The study of grammar, while indispensable, is secondary in the study of any language, beginning with our own. Before all else, through the contact with great works of literature, the goals of the English class are to root us in a tradition, and to make us discern the true nature of man. It is also to teach us how to express ourselves. Besides, even to express ourselves correctly, the study of grammar does not suffice in itself; it is an auxiliary, and nothing more. Reading great writers teaches us more on this level, owing to a prolonged and frequent contact with beautiful language.

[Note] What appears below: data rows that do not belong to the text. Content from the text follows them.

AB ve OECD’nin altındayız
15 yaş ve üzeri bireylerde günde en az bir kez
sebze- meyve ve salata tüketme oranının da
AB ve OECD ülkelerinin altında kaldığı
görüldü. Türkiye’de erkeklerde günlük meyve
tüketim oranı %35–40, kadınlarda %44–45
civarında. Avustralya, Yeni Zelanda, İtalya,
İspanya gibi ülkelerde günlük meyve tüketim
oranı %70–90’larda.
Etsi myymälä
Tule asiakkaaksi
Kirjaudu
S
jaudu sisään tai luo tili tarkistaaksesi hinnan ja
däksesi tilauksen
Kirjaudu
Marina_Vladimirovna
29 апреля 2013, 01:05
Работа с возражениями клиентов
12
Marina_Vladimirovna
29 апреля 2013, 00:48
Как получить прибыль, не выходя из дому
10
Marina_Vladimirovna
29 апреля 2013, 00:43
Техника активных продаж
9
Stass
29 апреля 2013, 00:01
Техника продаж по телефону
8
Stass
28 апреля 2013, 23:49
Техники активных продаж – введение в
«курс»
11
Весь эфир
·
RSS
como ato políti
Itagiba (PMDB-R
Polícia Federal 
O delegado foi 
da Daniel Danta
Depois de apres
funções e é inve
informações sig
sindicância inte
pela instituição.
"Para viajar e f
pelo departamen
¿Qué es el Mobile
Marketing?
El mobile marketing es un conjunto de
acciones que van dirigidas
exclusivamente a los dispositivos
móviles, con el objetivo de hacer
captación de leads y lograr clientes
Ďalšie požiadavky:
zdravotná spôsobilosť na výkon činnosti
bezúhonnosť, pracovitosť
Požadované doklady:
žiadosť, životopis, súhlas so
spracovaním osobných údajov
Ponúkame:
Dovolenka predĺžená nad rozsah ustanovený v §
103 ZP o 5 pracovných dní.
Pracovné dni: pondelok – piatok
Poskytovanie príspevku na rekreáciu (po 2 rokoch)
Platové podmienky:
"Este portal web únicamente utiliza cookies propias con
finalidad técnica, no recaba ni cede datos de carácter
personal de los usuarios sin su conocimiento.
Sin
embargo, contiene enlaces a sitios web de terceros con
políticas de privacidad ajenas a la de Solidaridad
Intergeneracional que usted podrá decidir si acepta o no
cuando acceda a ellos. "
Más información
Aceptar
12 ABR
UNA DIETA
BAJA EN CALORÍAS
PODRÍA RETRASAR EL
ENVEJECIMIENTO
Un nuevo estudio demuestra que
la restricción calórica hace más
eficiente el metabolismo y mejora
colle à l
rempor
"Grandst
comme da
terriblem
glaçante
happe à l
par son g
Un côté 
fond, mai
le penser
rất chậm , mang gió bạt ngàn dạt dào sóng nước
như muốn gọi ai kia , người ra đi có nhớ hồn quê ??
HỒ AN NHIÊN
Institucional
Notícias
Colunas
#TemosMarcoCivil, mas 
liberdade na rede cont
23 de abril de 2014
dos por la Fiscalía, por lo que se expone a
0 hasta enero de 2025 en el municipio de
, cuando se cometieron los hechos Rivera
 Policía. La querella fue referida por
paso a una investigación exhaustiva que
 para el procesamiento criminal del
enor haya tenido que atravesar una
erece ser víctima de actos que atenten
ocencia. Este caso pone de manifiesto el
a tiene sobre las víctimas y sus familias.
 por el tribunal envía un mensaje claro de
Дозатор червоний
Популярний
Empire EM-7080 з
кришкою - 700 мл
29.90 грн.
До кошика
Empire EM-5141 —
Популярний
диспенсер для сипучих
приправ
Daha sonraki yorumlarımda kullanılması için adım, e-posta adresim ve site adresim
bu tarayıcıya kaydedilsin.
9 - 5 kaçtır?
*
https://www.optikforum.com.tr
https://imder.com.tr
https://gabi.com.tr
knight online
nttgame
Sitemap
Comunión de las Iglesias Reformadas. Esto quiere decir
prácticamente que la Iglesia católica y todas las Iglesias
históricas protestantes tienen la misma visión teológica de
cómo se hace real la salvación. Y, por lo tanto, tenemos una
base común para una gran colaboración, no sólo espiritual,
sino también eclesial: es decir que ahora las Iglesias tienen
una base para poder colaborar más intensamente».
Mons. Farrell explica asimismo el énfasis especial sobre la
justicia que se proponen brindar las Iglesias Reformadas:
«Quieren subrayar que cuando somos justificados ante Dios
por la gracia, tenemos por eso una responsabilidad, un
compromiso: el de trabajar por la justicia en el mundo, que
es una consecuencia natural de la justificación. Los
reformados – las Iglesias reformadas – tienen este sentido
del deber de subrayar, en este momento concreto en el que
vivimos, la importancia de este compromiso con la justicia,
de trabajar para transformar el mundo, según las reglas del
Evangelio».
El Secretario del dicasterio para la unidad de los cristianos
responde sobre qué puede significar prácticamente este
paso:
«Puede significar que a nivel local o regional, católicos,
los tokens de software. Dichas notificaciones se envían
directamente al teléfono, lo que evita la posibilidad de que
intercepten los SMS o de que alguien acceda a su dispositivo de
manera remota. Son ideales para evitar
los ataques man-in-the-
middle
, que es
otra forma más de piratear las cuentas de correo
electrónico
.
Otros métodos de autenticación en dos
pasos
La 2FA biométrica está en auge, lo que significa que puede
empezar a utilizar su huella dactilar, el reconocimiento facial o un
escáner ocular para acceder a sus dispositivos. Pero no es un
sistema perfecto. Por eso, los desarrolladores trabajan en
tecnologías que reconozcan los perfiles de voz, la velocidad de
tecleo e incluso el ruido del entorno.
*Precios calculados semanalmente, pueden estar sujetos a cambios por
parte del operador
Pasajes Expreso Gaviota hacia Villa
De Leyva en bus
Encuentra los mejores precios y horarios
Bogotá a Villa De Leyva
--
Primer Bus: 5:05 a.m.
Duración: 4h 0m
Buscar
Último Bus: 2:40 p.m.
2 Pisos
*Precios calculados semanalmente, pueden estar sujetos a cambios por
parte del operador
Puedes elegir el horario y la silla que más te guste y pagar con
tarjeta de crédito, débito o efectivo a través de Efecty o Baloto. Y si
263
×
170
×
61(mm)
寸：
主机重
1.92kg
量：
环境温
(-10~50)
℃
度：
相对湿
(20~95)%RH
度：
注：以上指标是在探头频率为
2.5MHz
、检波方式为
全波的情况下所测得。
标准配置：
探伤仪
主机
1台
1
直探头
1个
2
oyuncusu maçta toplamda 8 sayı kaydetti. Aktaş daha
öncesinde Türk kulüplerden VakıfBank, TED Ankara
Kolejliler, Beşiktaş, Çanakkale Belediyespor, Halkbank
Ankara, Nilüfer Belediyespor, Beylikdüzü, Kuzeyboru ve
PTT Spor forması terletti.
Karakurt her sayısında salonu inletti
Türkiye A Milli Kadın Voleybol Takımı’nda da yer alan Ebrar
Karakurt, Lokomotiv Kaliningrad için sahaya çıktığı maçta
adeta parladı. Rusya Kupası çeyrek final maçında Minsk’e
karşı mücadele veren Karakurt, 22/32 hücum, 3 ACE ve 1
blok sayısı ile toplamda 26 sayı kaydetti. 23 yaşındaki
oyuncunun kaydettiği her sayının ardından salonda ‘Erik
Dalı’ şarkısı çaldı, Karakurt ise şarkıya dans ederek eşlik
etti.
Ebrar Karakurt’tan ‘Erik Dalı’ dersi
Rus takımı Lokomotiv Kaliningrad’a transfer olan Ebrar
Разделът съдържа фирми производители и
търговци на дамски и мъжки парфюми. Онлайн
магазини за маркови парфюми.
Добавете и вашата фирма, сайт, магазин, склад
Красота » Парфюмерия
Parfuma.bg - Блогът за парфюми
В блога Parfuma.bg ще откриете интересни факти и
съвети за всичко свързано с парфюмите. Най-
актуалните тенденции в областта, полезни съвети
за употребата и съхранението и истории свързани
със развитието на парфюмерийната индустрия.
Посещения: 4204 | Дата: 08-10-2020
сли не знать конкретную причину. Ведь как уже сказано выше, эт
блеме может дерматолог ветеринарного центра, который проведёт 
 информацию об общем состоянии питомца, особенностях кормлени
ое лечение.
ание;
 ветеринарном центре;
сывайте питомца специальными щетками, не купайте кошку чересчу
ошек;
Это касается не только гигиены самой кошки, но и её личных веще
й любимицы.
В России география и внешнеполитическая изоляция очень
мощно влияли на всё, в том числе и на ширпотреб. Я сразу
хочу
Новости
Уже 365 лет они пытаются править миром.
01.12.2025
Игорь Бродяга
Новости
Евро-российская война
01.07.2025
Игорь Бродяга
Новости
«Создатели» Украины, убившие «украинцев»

As a consequence, we should seldom if ever isolate the study of grammar from the study of a text. It is very important to connect this technical study of the language to the expression of thought, since grammar is but an instrument. [2]. 
  1. Dictation
Dictation is very useful in teaching correct writing. The children work from models of beautiful writing. They see and study correct spelling and punctuation and are able to enjoy excellent writing of various styles. Laura Berquist3, the renowned educator, has analyzed well this topic, which is of great importance for a classical education.
Prepared Dictation
In a prepared dictation, the teacher goes through the passage with the child, line by line, noting and giving a reason for every capital, comma, semicolon, colon, period, question mark, exclamation mark, and quotation mark. Difficult spellings are gone over as well. The teacher then dictates the passage to the child, who writes it from the dictation. This way the student gives concentrated attention to the mechanics of writing in a situation where he is writing material that has been put together because it goes together, as opposed to material artificially put together to try to highlight examples of writing mechanics.
Unprepared Dictation
In an unprepared dictation, the teacher reads an entire passage that the child has not studied beforehand (although it could be a text from his reader that he has seen before). As soon as the student finishes the first set of words, the teacher reads the rest of the sentence, waits for the student to write it and then moves on to the next set of words. The dictation doesn’t take long this way, but it does provide a model of good writing and practice in spelling and punctuation.
Another form of dictation is called auto-dictation. The child has to write a text from memory. A good example of this might be a poem or a song that has been learned previously [2]. 
  1. Read picture books
Read picture books in early grades so budding readers can draw information from the images to enhance their understanding of the text. In early reading development, readers can benefit from the presence of pictures. By looking at the pictures while they read, students can infer meanings of unknown words. Additionally, pictures often make the text more engaging for younger pupils [1].